● WHAT THE TASK REQUIRES
This task calls for every entry below to be repeated exactly, without the pictures.

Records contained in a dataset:
>>>>>

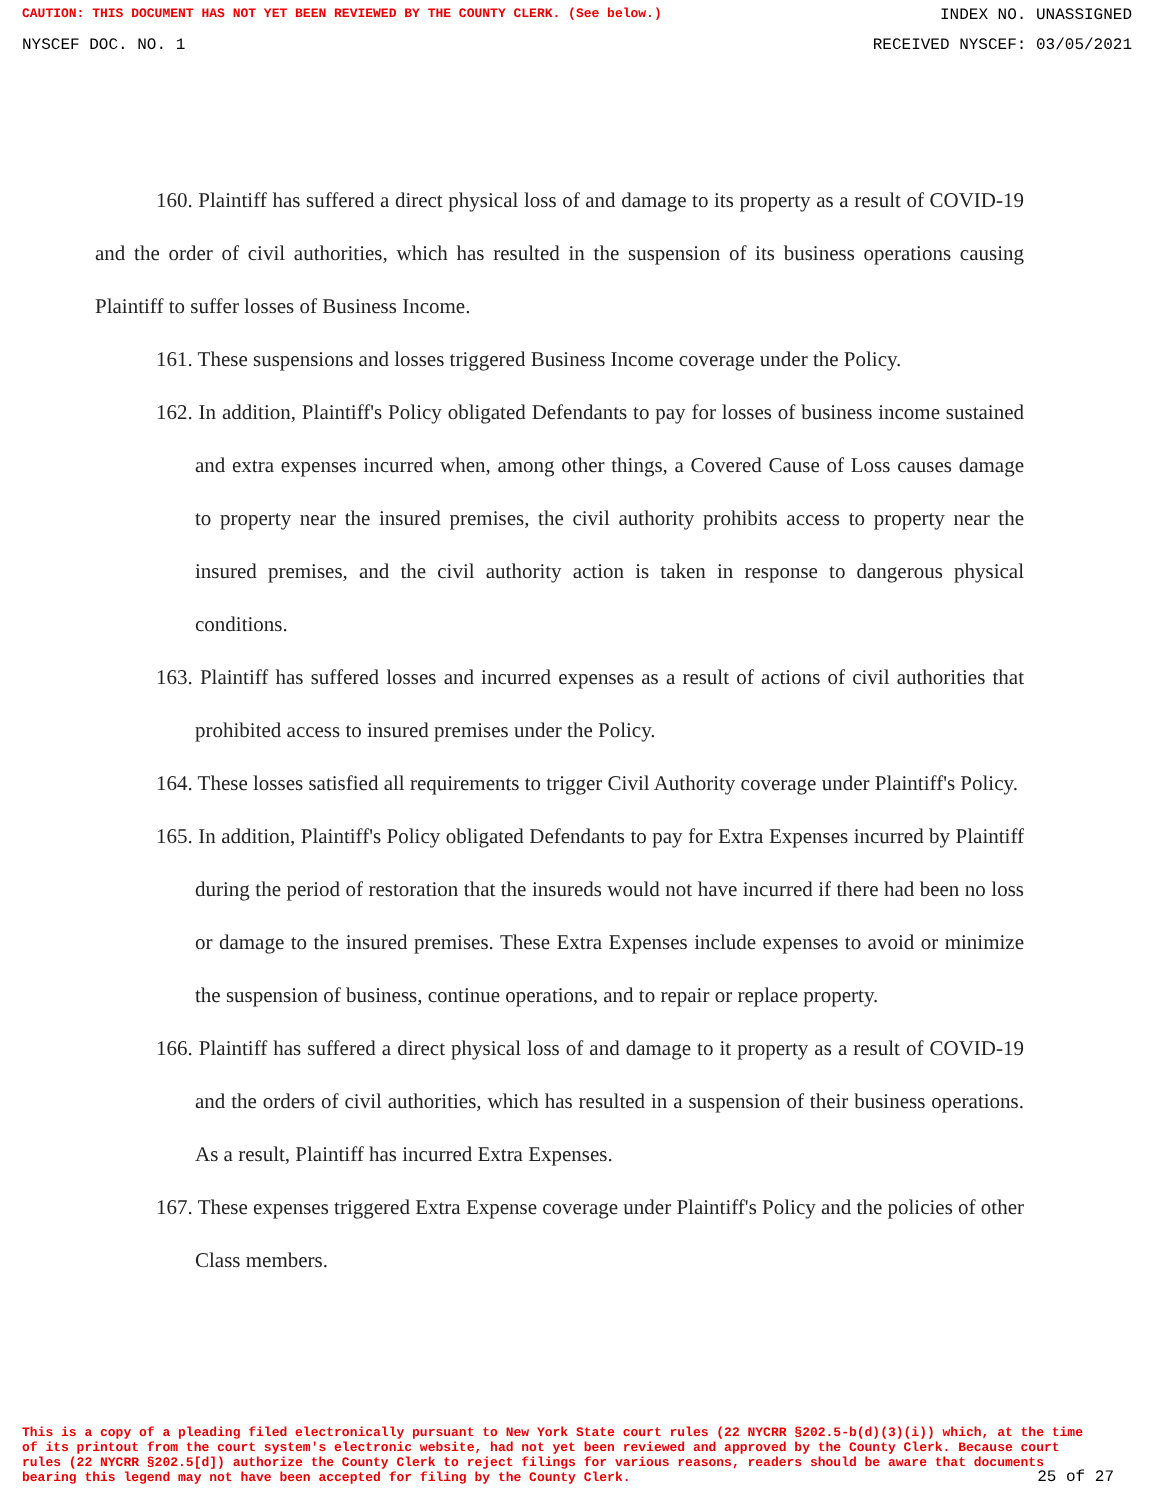CAUTION: THIS DOCUMENT HAS NOT YET BEEN REVIEWED BY THE COUNTY CLERK. (See below.) INDEX NO. UNASSIGNED
NYSCEF DOC. NO. 1 RECEIVED NYSCEF: 03/05/2021
160. Plaintiff has suffered a direct physical loss of and damage to its property as a result of COVID-19 and the order of civil authorities, which has resulted in the suspension of its business operations causing Plaintiff to suffer losses of Business Income.
161. These suspensions and losses triggered Business Income coverage under the Policy.
162. In addition, Plaintiff's Policy obligated Defendants to pay for losses of business income sustained and extra expenses incurred when, among other things, a Covered Cause of Loss causes damage to property near the insured premises, the civil authority prohibits access to property near the insured premises, and the civil authority action is taken in response to dangerous physical conditions.
163. Plaintiff has suffered losses and incurred expenses as a result of actions of civil authorities that prohibited access to insured premises under the Policy.
164. These losses satisfied all requirements to trigger Civil Authority coverage under Plaintiff's Policy.
165. In addition, Plaintiff's Policy obligated Defendants to pay for Extra Expenses incurred by Plaintiff during the period of restoration that the insureds would not have incurred if there had been no loss or damage to the insured premises. These Extra Expenses include expenses to avoid or minimize the suspension of business, continue operations, and to repair or replace property.
166. Plaintiff has suffered a direct physical loss of and damage to it property as a result of COVID-19 and the orders of civil authorities, which has resulted in a suspension of their business operations. As a result, Plaintiff has incurred Extra Expenses.
167. These expenses triggered Extra Expense coverage under Plaintiff's Policy and the policies of other Class members.
This is a copy of a pleading filed electronically pursuant to New York State court rules (22 NYCRR §202.5-b(d)(3)(i)) which, at the time of its printout from the court system's electronic website, had not yet been reviewed and approved by the County Clerk. Because court rules (22 NYCRR §202.5[d]) authorize the County Clerk to reject filings for various reasons, readers should be aware that documents bearing this legend may not have been accepted for filing by the County Clerk.
25 of 27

<<<<<

● RESULT OF THIS EXERCISE
CAUTION: THIS DOCUMENT HAS NOT YET BEEN REVIEWED BY THE COUNTY CLERK. (See below.) INDEX NO. UNASSIGNED
NYSCEF DOC. NO. 1 RECEIVED NYSCEF: 03/05/2021
160. Plaintiff has suffered a direct physical loss of and damage to its property as a result of COVID-19 and the order of civil authorities, which has resulted in the suspension of its business operations causing Plaintiff to suffer losses of Business Income.
161. These suspensions and losses triggered Business Income coverage under the Policy.
162. In addition, Plaintiff's Policy obligated Defendants to pay for losses of business income sustained and extra expenses incurred when, among other things, a Covered Cause of Loss causes damage to property near the insured premises, the civil authority prohibits access to property near the insured premises, and the civil authority action is taken in response to dangerous physical conditions.
163. Plaintiff has suffered losses and incurred expenses as a result of actions of civil authorities that prohibited access to insured premises under the Policy.
164. These losses satisfied all requirements to trigger Civil Authority coverage under Plaintiff's Policy.
165. In addition, Plaintiff's Policy obligated Defendants to pay for Extra Expenses incurred by Plaintiff during the period of restoration that the insureds would not have incurred if there had been no loss or damage to the insured premises. These Extra Expenses include expenses to avoid or minimize the suspension of business, continue operations, and to repair or replace property.
166. Plaintiff has suffered a direct physical loss of and damage to it property as a result of COVID-19 and the orders of civil authorities, which has resulted in a suspension of their business operations. As a result, Plaintiff has incurred Extra Expenses.
167. These expenses triggered Extra Expense coverage under Plaintiff's Policy and the policies of other Class members.
This is a copy of a pleading filed electronically pursuant to New York State court rules (22 NYCRR §202.5-b(d)(3)(i)) which, at the time of its printout from the court system's electronic website, had not yet been reviewed and approved by the County Clerk. Because court rules (22 NYCRR §202.5[d]) authorize the County Clerk to reject filings for various reasons, readers should be aware that documents bearing this legend may not have been accepted for filing by the County Clerk.
25 of 27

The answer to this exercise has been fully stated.